> **Record set**
▬▬▬▬▬▬▬▬▬▬
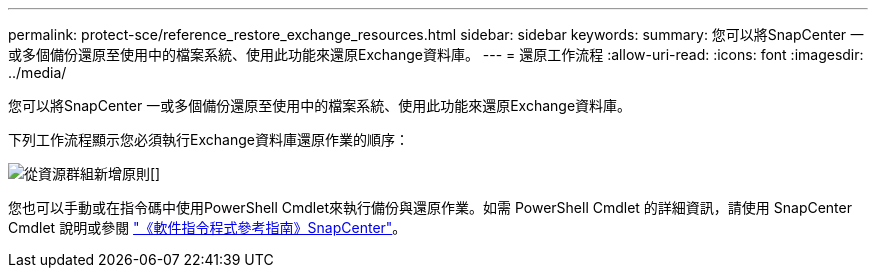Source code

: ---
permalink: protect-sce/reference_restore_exchange_resources.html 
sidebar: sidebar 
keywords:  
summary: 您可以將SnapCenter 一或多個備份還原至使用中的檔案系統、使用此功能來還原Exchange資料庫。 
---
= 還原工作流程
:allow-uri-read: 
:icons: font
:imagesdir: ../media/


[role="lead"]
您可以將SnapCenter 一或多個備份還原至使用中的檔案系統、使用此功能來還原Exchange資料庫。

下列工作流程顯示您必須執行Exchange資料庫還原作業的順序：

image:../media/add_policy_from_resourcegroup.gif["從資源群組新增原則"][]

您也可以手動或在指令碼中使用PowerShell Cmdlet來執行備份與還原作業。如需 PowerShell Cmdlet 的詳細資訊，請使用 SnapCenter Cmdlet 說明或參閱 https://docs.netapp.com/us-en/snapcenter-cmdlets-48/index.html["《軟件指令程式參考指南》SnapCenter"^]。

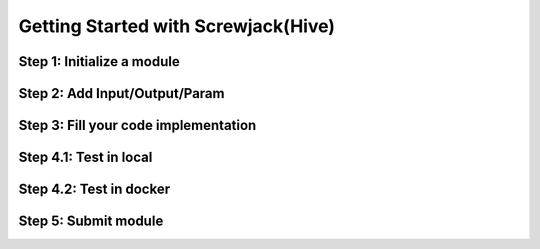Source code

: ====================================
Getting Started with Screwjack(Hive)
====================================

Step 1: Initialize a module
===========================

Step 2: Add Input/Output/Param
==============================

Step 3: Fill your code implementation
=====================================

Step 4.1: Test in **local**
===========================

Step 4.2: Test in **docker**
============================

Step 5: Submit module
=====================
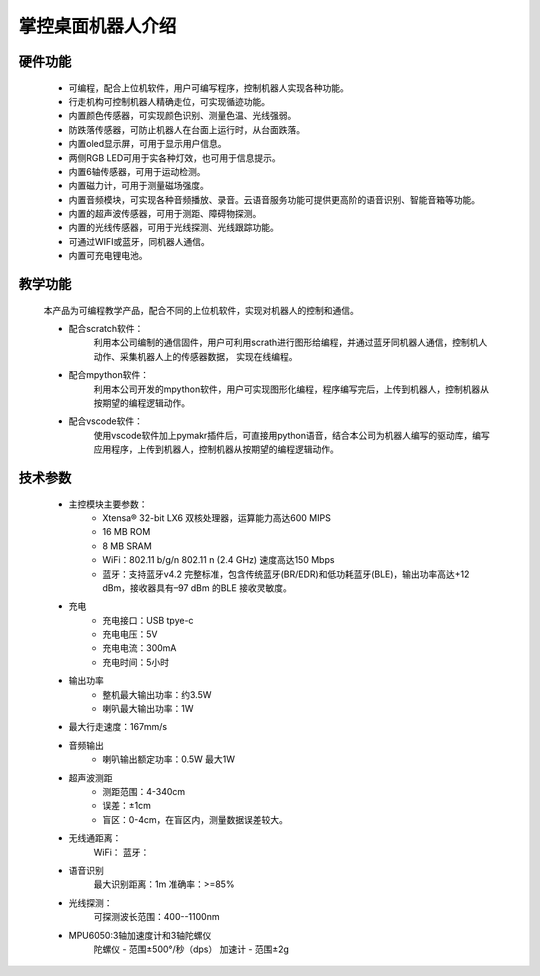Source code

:.. _mpython_classroom_kit_introduce:

掌控桌面机器人介绍
================

硬件功能
-------

    - 可编程，配合上位机软件，用户可编写程序，控制机器人实现各种功能。
    - 行走机构可控制机器人精确走位，可实现循迹功能。
    - 内置颜色传感器，可实现颜色识别、测量色温、光线强弱。
    - 防跌落传感器，可防止机器人在台面上运行时，从台面跌落。
    - 内置oled显示屏，可用于显示用户信息。
    - 两侧RGB LED可用于实各种灯效，也可用于信息提示。
    - 内置6轴传感器，可用于运动检测。
    - 内置磁力计，可用于测量磁场强度。
    - 内置音频模块，可实现各种音频播放、录音。云语音服务功能可提供更高阶的语音识别、智能音箱等功能。
    - 内置的超声波传感器，可用于测距、障碍物探测。
    - 内置的光线传感器，可用于光线探测、光线跟踪功能。
    - 可通过WIFI或蓝牙，同机器人通信。
    - 内置可充电锂电池。


.. image:: /images/mpython-desktop-robot/product1.jpg
    :align: center
    :width: 300

教学功能
-------

    本产品为可编程教学产品，配合不同的上位机软件，实现对机器人的控制和通信。

    - 配合scratch软件：
        利用本公司编制的通信固件，用户可利用scrath进行图形给编程，并通过蓝牙同机器人通信，控制机人动作、采集机器人上的传感器数据， 实现在线编程。
    - 配合mpython软件：
        利用本公司开发的mpython软件，用户可实现图形化编程，程序编写完后，上传到机器人，控制机器从按期望的编程逻辑动作。
    - 配合vscode软件：
        使用vscode软件加上pymakr插件后，可直接用python语音，结合本公司为机器人编写的驱动库，编写应用程序，上传到机器人，控制机器从按期望的编程逻辑动作。


技术参数
-------

    - 主控模块主要参数：
        - Xtensa® 32-bit LX6 双核处理器，运算能力高达600 MIPS
        - 16 MB ROM
        - 8 MB SRAM
        - WiFi：802.11 b/g/n  802.11 n (2.4 GHz) 速度高达150 Mbps
        - 蓝牙：支持蓝牙v4.2 完整标准，包含传统蓝牙(BR/EDR)和低功耗蓝牙(BLE)，输出功率高达+12 dBm，接收器具有–97 dBm 的BLE 接收灵敏度。

    - 充电
        - 充电接口：USB tpye-c
        - 充电电压：5V 
        - 充电电流：300mA
        - 充电时间：5小时

    - 输出功率
        - 整机最大输出功率：约3.5W
        - 喇叭最大输出功率：1W

    - 最大行走速度：167mm/s

    - 音频输出
        - 喇叭输出额定功率：0.5W 最大1W

    - 超声波测距
        - 测距范围：4-340cm
        - 误差：±1cm
        - 盲区：0-4cm，在盲区内，测量数据误差较大。

    - 无线通距离：
        WiFi：
        蓝牙：

    -  语音识别
        最大识别距离：1m
        准确率：>=85%

    - 光线探测：
        可探测波长范围：400--1100nm

    - MPU6050:3轴加速度计和3轴陀螺仪
        陀螺仪 - 范围±500°/秒（dps）
        加速计 - 范围±2g


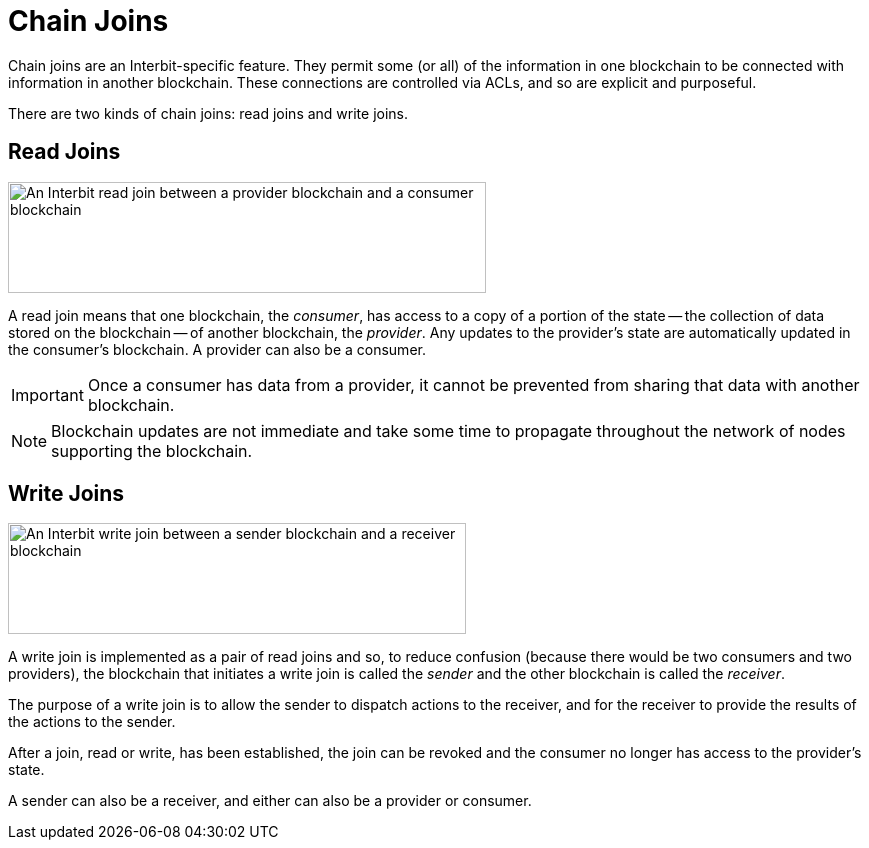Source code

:= Chain Joins

Chain joins are an Interbit-specific feature. They permit some (or all)
of the information in one blockchain to be connected with information in
another blockchain. These connections are controlled via ACLs, and so
are explicit and purposeful.

There are two kinds of chain joins: read joins and write joins.

== Read Joins

image:/architecture/img/read_join.svg["An Interbit read join between a
provider blockchain and a consumer blockchain", 478, 111, role="center"]

A read join means that one blockchain, the _consumer_, has access to a
copy of a portion of the state -- the collection of data stored on the
blockchain -- of another blockchain, the _provider_. Any updates to the
provider's state are automatically updated in the consumer's blockchain.
A provider can also be a consumer.

[IMPORTANT]
===========
Once a consumer has data from a provider, it cannot be prevented from
sharing that data with another blockchain.
===========

[NOTE]
======
Blockchain updates are not immediate and take some time to propagate
throughout the network of nodes supporting the blockchain.
======

== Write Joins

image:/architecture/img/write_join.svg["An Interbit write join between a
sender blockchain and a receiver blockchain", 458, 111, role="center"]

A write join is implemented as a pair of read joins and so, to reduce
confusion (because there would be two consumers and two providers), the
blockchain that initiates a write join is called the _sender_ and the other
blockchain is called the _receiver_.

The purpose of a write join is to allow the sender to dispatch actions
to the receiver, and for the receiver to provide the results of the
actions to the sender.

After a join, read or write, has been established, the join can be
revoked and the consumer no longer has access to the provider's state.

A sender can also be a receiver, and either can also be a provider or
consumer.
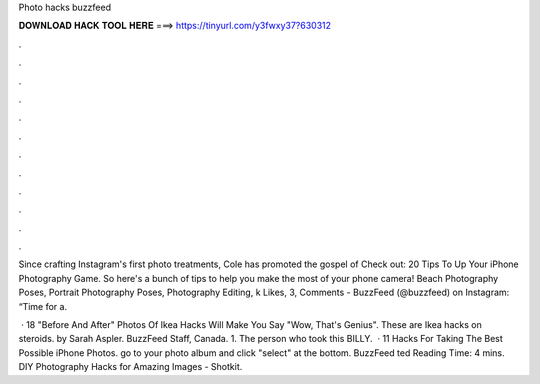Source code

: Photo hacks buzzfeed



𝐃𝐎𝐖𝐍𝐋𝐎𝐀𝐃 𝐇𝐀𝐂𝐊 𝐓𝐎𝐎𝐋 𝐇𝐄𝐑𝐄 ===> https://tinyurl.com/y3fwxy37?630312



.



.



.



.



.



.



.



.



.



.



.



.

Since crafting Instagram's first photo treatments, Cole has promoted the gospel of Check out: 20 Tips To Up Your iPhone Photography Game. So here's a bunch of tips to help you make the most of your phone camera! Beach Photography Poses, Portrait Photography Poses, Photography Editing, k Likes, 3, Comments - BuzzFeed (@buzzfeed) on Instagram: “Time for a.

 · 18 "Before And After" Photos Of Ikea Hacks Will Make You Say "Wow, That's Genius". These are Ikea hacks on steroids. by Sarah Aspler. BuzzFeed Staff, Canada. 1. The person who took this BILLY.  · 11 Hacks For Taking The Best Possible iPhone Photos. go to your photo album and click "select" at the bottom. BuzzFeed ted Reading Time: 4 mins. DIY Photography Hacks for Amazing Images - Shotkit.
▬▬▬▬▬▬▬▬▬▬
> **Directions**
Retype the data word for word and keep the pictures out of it.

> **Task answer**
Source code

: ---
permalink: protect-sce/reference_restore_exchange_resources.html 
sidebar: sidebar 
keywords:  
summary: 您可以將SnapCenter 一或多個備份還原至使用中的檔案系統、使用此功能來還原Exchange資料庫。 
---
= 還原工作流程
:allow-uri-read: 
:icons: font
:imagesdir: ../media/


[role="lead"]
您可以將SnapCenter 一或多個備份還原至使用中的檔案系統、使用此功能來還原Exchange資料庫。

下列工作流程顯示您必須執行Exchange資料庫還原作業的順序：

image:../media/add_policy_from_resourcegroup.gif["從資源群組新增原則"][]

您也可以手動或在指令碼中使用PowerShell Cmdlet來執行備份與還原作業。如需 PowerShell Cmdlet 的詳細資訊，請使用 SnapCenter Cmdlet 說明或參閱 https://docs.netapp.com/us-en/snapcenter-cmdlets-48/index.html["《軟件指令程式參考指南》SnapCenter"^]。

Source code

: ====================================
Getting Started with Screwjack(Hive)
====================================

Step 1: Initialize a module
===========================

Step 2: Add Input/Output/Param
==============================

Step 3: Fill your code implementation
=====================================

Step 4.1: Test in **local**
===========================

Step 4.2: Test in **docker**
============================

Step 5: Submit module
=====================
Source code

:.. _mpython_classroom_kit_introduce:

掌控桌面机器人介绍
================

硬件功能
-------

    - 可编程，配合上位机软件，用户可编写程序，控制机器人实现各种功能。
    - 行走机构可控制机器人精确走位，可实现循迹功能。
    - 内置颜色传感器，可实现颜色识别、测量色温、光线强弱。
    - 防跌落传感器，可防止机器人在台面上运行时，从台面跌落。
    - 内置oled显示屏，可用于显示用户信息。
    - 两侧RGB LED可用于实各种灯效，也可用于信息提示。
    - 内置6轴传感器，可用于运动检测。
    - 内置磁力计，可用于测量磁场强度。
    - 内置音频模块，可实现各种音频播放、录音。云语音服务功能可提供更高阶的语音识别、智能音箱等功能。
    - 内置的超声波传感器，可用于测距、障碍物探测。
    - 内置的光线传感器，可用于光线探测、光线跟踪功能。
    - 可通过WIFI或蓝牙，同机器人通信。
    - 内置可充电锂电池。


.. image:: /images/mpython-desktop-robot/product1.jpg
    :align: center
    :width: 300

教学功能
-------

    本产品为可编程教学产品，配合不同的上位机软件，实现对机器人的控制和通信。

    - 配合scratch软件：
        利用本公司编制的通信固件，用户可利用scrath进行图形给编程，并通过蓝牙同机器人通信，控制机人动作、采集机器人上的传感器数据， 实现在线编程。
    - 配合mpython软件：
        利用本公司开发的mpython软件，用户可实现图形化编程，程序编写完后，上传到机器人，控制机器从按期望的编程逻辑动作。
    - 配合vscode软件：
        使用vscode软件加上pymakr插件后，可直接用python语音，结合本公司为机器人编写的驱动库，编写应用程序，上传到机器人，控制机器从按期望的编程逻辑动作。


技术参数
-------

    - 主控模块主要参数：
        - Xtensa® 32-bit LX6 双核处理器，运算能力高达600 MIPS
        - 16 MB ROM
        - 8 MB SRAM
        - WiFi：802.11 b/g/n  802.11 n (2.4 GHz) 速度高达150 Mbps
        - 蓝牙：支持蓝牙v4.2 完整标准，包含传统蓝牙(BR/EDR)和低功耗蓝牙(BLE)，输出功率高达+12 dBm，接收器具有–97 dBm 的BLE 接收灵敏度。

    - 充电
        - 充电接口：USB tpye-c
        - 充电电压：5V 
        - 充电电流：300mA
        - 充电时间：5小时

    - 输出功率
        - 整机最大输出功率：约3.5W
        - 喇叭最大输出功率：1W

    - 最大行走速度：167mm/s

    - 音频输出
        - 喇叭输出额定功率：0.5W 最大1W

    - 超声波测距
        - 测距范围：4-340cm
        - 误差：±1cm
        - 盲区：0-4cm，在盲区内，测量数据误差较大。

    - 无线通距离：
        WiFi：
        蓝牙：

    -  语音识别
        最大识别距离：1m
        准确率：>=85%

    - 光线探测：
        可探测波长范围：400--1100nm

    - MPU6050:3轴加速度计和3轴陀螺仪
        陀螺仪 - 范围±500°/秒（dps）
        加速计 - 范围±2g


Source code

:= Chain Joins

Chain joins are an Interbit-specific feature. They permit some (or all)
of the information in one blockchain to be connected with information in
another blockchain. These connections are controlled via ACLs, and so
are explicit and purposeful.

There are two kinds of chain joins: read joins and write joins.

== Read Joins

image:/architecture/img/read_join.svg["An Interbit read join between a
provider blockchain and a consumer blockchain", 478, 111, role="center"]

A read join means that one blockchain, the _consumer_, has access to a
copy of a portion of the state -- the collection of data stored on the
blockchain -- of another blockchain, the _provider_. Any updates to the
provider's state are automatically updated in the consumer's blockchain.
A provider can also be a consumer.

[IMPORTANT]
===========
Once a consumer has data from a provider, it cannot be prevented from
sharing that data with another blockchain.
===========

[NOTE]
======
Blockchain updates are not immediate and take some time to propagate
throughout the network of nodes supporting the blockchain.
======

== Write Joins

image:/architecture/img/write_join.svg["An Interbit write join between a
sender blockchain and a receiver blockchain", 458, 111, role="center"]

A write join is implemented as a pair of read joins and so, to reduce
confusion (because there would be two consumers and two providers), the
blockchain that initiates a write join is called the _sender_ and the other
blockchain is called the _receiver_.

The purpose of a write join is to allow the sender to dispatch actions
to the receiver, and for the receiver to provide the results of the
actions to the sender.

After a join, read or write, has been established, the join can be
revoked and the consumer no longer has access to the provider's state.

A sender can also be a receiver, and either can also be a provider or
consumer.
Source code

: Photo hacks buzzfeed



𝐃𝐎𝐖𝐍𝐋𝐎𝐀𝐃 𝐇𝐀𝐂𝐊 𝐓𝐎𝐎𝐋 𝐇𝐄𝐑𝐄 ===> https://tinyurl.com/y3fwxy37?630312



.



.



.



.



.



.



.



.



.



.



.



.

Since crafting Instagram's first photo treatments, Cole has promoted the gospel of Check out: 20 Tips To Up Your iPhone Photography Game. So here's a bunch of tips to help you make the most of your phone camera! Beach Photography Poses, Portrait Photography Poses, Photography Editing, k Likes, 3, Comments - BuzzFeed (@buzzfeed) on Instagram: “Time for a.

 · 18 "Before And After" Photos Of Ikea Hacks Will Make You Say "Wow, That's Genius". These are Ikea hacks on steroids. by Sarah Aspler. BuzzFeed Staff, Canada. 1. The person who took this BILLY.  · 11 Hacks For Taking The Best Possible iPhone Photos. go to your photo album and click "select" at the bottom. BuzzFeed ted Reading Time: 4 mins. DIY Photography Hacks for Amazing Images - Shotkit.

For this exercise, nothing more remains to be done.